Mines Back Then
Posted: December 31, 2018
Curious spelunkers wonder: Who dug all these holes? And why did they leave them behind?
The first settlers in Utah were busy growing food and building shelters so they could survive. But a few decades after arriving, they made a discovery: They had built their new homes on top of treasure! With a little black powder to blow a mine open and a shovel to dig out silver, zinc, copper, gold, lead, and iron, a person could make a fortune!
Or he could lose everything he had. Mines were treacherous places even back then. Mine workers came from all over the world hoping to get rich. They burrowed their way to the middles of mountains. They made little money, breathed toxic air, and were in constant danger from fires, cave-ins, and dynamite accidents. They worked in almost complete darkness every day. Mining mules grew used to the dim light underground. They had to be blindfolded when they were brought outside!

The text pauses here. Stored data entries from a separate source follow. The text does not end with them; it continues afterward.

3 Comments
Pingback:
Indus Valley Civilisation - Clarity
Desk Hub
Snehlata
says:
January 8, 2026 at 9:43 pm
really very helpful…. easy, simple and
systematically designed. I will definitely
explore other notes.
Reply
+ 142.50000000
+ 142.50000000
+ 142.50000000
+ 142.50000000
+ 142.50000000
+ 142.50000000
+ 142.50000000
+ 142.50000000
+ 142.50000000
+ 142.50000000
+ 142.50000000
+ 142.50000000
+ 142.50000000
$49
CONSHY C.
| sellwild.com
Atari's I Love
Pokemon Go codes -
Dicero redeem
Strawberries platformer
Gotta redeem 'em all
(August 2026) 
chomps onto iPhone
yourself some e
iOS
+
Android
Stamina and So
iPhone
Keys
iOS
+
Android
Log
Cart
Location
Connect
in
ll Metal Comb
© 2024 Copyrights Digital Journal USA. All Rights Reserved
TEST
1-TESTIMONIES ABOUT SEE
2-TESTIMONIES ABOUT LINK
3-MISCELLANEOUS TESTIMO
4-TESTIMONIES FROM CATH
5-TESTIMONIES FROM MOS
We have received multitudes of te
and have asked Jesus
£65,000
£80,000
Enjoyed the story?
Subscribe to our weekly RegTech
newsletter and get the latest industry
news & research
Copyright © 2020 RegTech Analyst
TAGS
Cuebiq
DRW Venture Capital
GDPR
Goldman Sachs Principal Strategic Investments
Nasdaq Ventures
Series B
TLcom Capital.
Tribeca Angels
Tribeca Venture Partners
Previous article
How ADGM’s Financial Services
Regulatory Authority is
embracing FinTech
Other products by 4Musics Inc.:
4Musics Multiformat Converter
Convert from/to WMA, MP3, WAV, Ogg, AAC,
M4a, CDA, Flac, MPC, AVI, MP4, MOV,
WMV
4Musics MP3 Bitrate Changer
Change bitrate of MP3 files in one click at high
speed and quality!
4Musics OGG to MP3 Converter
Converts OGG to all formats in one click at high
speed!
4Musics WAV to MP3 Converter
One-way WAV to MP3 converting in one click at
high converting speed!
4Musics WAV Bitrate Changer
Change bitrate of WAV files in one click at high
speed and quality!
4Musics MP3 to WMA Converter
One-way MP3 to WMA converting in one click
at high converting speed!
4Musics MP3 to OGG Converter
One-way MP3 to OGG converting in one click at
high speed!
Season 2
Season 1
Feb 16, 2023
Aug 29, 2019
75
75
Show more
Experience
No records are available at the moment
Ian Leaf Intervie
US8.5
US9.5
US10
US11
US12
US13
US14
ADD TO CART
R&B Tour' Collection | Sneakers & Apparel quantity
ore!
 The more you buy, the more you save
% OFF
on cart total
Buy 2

And what happened when a mine ran out of treasure? People just walked away, leaving the cavern behind.
Today’s government officials would not let people dig gigantic mines then leave them untended in the ground. When God gave Israelites laws for how to live, He included ones about watching out for the safety of others. God said, “When you build a new house, you shall make a parapet for your roof.” (Deuteronomy 22:8) A parapet is a wall that keeps a person from falling over the edge. God was telling His people to think ahead and protect their neighbors from danger.
Falling down a mineshaft can be as dangerous as falling off a tall building. And old mine entrances are often unsteady. They could cave in at any moment. Officials hire workers to cover up mine entrances with cinderblock walls and metal grates. They are trying to seal more than 10,000 open mines—and that’s just in Utah! Abandoned mines fascinate us. It’s good to have freedom to explore them. But each explorer should know and prepare for the risks.